Task brief —
Please copy the records exactly as they appear, with all pictures left out.

Extracted records —
══════
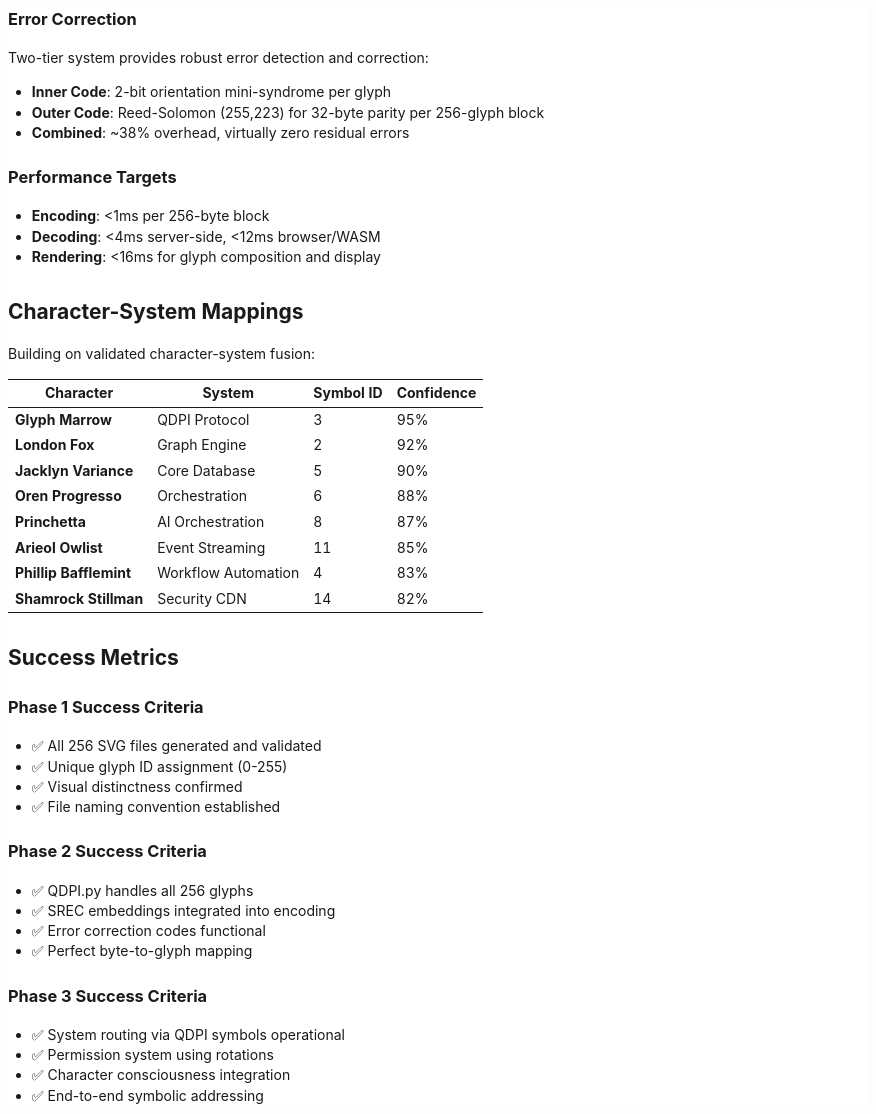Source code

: ### Error Correction
Two-tier system provides robust error detection and correction:
- **Inner Code**: 2-bit orientation mini-syndrome per glyph
- **Outer Code**: Reed-Solomon (255,223) for 32-byte parity per 256-glyph block
- **Combined**: ~38% overhead, virtually zero residual errors

### Performance Targets
- **Encoding**: <1ms per 256-byte block
- **Decoding**: <4ms server-side, <12ms browser/WASM
- **Rendering**: <16ms for glyph composition and display

## Character-System Mappings

Building on validated character-system fusion:

| Character | System | Symbol ID | Confidence |
|-----------|--------|-----------|------------|
| **Glyph Marrow** | QDPI Protocol | 3 | 95% |
| **London Fox** | Graph Engine | 2 | 92% |
| **Jacklyn Variance** | Core Database | 5 | 90% |
| **Oren Progresso** | Orchestration | 6 | 88% |
| **Princhetta** | AI Orchestration | 8 | 87% |
| **Arieol Owlist** | Event Streaming | 11 | 85% |
| **Phillip Bafflemint** | Workflow Automation | 4 | 83% |
| **Shamrock Stillman** | Security CDN | 14 | 82% |

## Success Metrics

### Phase 1 Success Criteria
- ✅ All 256 SVG files generated and validated
- ✅ Unique glyph ID assignment (0-255)
- ✅ Visual distinctness confirmed
- ✅ File naming convention established

### Phase 2 Success Criteria
- ✅ QDPI.py handles all 256 glyphs
- ✅ SREC embeddings integrated into encoding
- ✅ Error correction codes functional
- ✅ Perfect byte-to-glyph mapping

### Phase 3 Success Criteria
- ✅ System routing via QDPI symbols operational
- ✅ Permission system using rotations
- ✅ Character consciousness integration
- ✅ End-to-end symbolic addressing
══════
Result —
Source code

: ### Error Correction
Two-tier system provides robust error detection and correction:
- **Inner Code**: 2-bit orientation mini-syndrome per glyph
- **Outer Code**: Reed-Solomon (255,223) for 32-byte parity per 256-glyph block
- **Combined**: ~38% overhead, virtually zero residual errors

### Performance Targets
- **Encoding**: <1ms per 256-byte block
- **Decoding**: <4ms server-side, <12ms browser/WASM
- **Rendering**: <16ms for glyph composition and display

## Character-System Mappings

Building on validated character-system fusion:

| Character | System | Symbol ID | Confidence |
|-----------|--------|-----------|------------|
| **Glyph Marrow** | QDPI Protocol | 3 | 95% |
| **London Fox** | Graph Engine | 2 | 92% |
| **Jacklyn Variance** | Core Database | 5 | 90% |
| **Oren Progresso** | Orchestration | 6 | 88% |
| **Princhetta** | AI Orchestration | 8 | 87% |
| **Arieol Owlist** | Event Streaming | 11 | 85% |
| **Phillip Bafflemint** | Workflow Automation | 4 | 83% |
| **Shamrock Stillman** | Security CDN | 14 | 82% |

## Success Metrics

### Phase 1 Success Criteria
- ✅ All 256 SVG files generated and validated
- ✅ Unique glyph ID assignment (0-255)
- ✅ Visual distinctness confirmed
- ✅ File naming convention established

### Phase 2 Success Criteria
- ✅ QDPI.py handles all 256 glyphs
- ✅ SREC embeddings integrated into encoding
- ✅ Error correction codes functional
- ✅ Perfect byte-to-glyph mapping

### Phase 3 Success Criteria
- ✅ System routing via QDPI symbols operational
- ✅ Permission system using rotations
- ✅ Character consciousness integration
- ✅ End-to-end symbolic addressing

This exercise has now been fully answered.